Strasbourg, France; 13 October 1997 (RFE/RL) - The Council of Europe's summit meeting in Strasbourg ended Saturday with a reaffirmation of the importance of democratic values on the continent and an action plan to guide the organization's work in the next several years.

The two-day meeting was attended by leaders of the 40 member states of the Council and of four nations closely associated with the organization (Armenia, Azerbaijan, Bosnia-Herzegovina and Georgia).

All of them endorsed a summit political declaration that reaffirmed their attachment to pluralist democracy, respect for human rights, and the rule of law.

The declaration underlined the importance of what it called "the essential standard-setting role of the Council of Europe in the field of human rights." It said that the promotion of human rights and the strengthening of pluralist democracy both were essential to stability in Europe.

The declaration emphasized, too, the Council's determination to step up cooperation to protect all persons belonging to national minorities.

The Council was created almost a half-century ago (1949) to promote democratic values and human rights throughout the continent. Since 1990, it has admitted 16 reforming Central and East European nations as members.

The declaration specifically called for the universal abolition of the death penalty and insisted on the maintenance of existing moratoria on executions in Europe. Two of the Council's newest members, Russia and Ukraine, both pledged to halt executions when they were admitted (Ukraine in November, 1995 and Russia in February, 1996), but until recently both had continued to executive condemned prisoners.

Under the action plan adopted by the summit Saturday, major states pledged increased activity in four broad areas -- human rights, social cohesion, citizen security, and education in democratic values and cultural diversity.

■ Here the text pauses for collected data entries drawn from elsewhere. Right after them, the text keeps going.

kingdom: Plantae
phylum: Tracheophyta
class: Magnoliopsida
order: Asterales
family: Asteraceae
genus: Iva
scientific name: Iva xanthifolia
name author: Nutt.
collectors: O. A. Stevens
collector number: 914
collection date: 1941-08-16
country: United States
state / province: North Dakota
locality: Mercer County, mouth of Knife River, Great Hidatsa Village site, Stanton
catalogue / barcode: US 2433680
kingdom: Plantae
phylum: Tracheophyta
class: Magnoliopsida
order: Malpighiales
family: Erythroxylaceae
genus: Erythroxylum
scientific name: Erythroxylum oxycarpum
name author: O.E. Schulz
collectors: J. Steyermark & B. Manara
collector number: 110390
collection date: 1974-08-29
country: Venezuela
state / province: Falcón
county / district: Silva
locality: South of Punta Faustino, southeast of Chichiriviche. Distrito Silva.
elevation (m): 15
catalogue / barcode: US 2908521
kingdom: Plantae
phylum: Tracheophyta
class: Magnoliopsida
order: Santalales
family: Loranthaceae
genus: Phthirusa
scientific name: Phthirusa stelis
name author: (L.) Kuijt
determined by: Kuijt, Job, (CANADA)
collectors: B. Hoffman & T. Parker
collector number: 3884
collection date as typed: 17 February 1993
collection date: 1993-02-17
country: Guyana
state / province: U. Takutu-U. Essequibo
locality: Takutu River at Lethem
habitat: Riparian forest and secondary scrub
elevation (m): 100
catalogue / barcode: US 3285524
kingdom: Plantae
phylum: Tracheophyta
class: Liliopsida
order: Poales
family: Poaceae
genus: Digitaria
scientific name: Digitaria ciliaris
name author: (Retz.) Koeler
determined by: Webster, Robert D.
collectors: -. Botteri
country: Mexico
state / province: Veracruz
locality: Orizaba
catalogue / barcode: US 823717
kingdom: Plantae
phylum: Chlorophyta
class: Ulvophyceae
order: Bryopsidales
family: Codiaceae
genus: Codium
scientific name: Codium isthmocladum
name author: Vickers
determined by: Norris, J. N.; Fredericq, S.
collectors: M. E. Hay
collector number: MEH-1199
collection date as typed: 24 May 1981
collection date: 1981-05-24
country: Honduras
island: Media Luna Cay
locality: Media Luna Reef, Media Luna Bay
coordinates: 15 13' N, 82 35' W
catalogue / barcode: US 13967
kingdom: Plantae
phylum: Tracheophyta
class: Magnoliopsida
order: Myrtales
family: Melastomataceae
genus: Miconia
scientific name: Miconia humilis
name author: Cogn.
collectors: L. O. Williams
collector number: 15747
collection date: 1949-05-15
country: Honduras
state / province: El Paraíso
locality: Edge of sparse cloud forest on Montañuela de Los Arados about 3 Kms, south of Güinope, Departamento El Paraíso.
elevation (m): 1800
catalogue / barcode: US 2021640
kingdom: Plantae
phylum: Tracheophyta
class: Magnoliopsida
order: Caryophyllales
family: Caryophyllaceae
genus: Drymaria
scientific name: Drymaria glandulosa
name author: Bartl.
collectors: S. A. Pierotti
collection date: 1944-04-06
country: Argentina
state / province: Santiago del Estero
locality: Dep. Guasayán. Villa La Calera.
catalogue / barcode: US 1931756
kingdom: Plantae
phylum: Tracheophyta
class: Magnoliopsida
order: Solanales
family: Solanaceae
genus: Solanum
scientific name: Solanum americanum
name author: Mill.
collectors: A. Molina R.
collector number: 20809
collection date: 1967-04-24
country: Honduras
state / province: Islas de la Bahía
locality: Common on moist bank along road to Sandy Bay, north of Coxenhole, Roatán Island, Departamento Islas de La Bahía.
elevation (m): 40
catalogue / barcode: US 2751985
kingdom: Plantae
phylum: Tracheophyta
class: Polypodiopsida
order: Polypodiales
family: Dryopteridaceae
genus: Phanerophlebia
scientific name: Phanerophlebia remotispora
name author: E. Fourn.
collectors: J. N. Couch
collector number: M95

The plan calls for, among other things, a streamlining of the often slow-moving European Court of Human Rights, the Council's most important subsidiary organ. It endorses the creation of a post of Commissioner for Human Rights to represent the Council on all questions in this area.

The action plan also calls on all member states to prohibit the use of cloning techniques aimed at creating genetically identical human beings. It pledges as well to promote social cohesion, combat terrorism, drug-trafficking, corruption and organized crime.

No formal decision was taken on when the next Council of Europe summit meeting will take place. But several speakers said they hoped it would occur in 1999, when the organization will celebrate its 50th anniversary.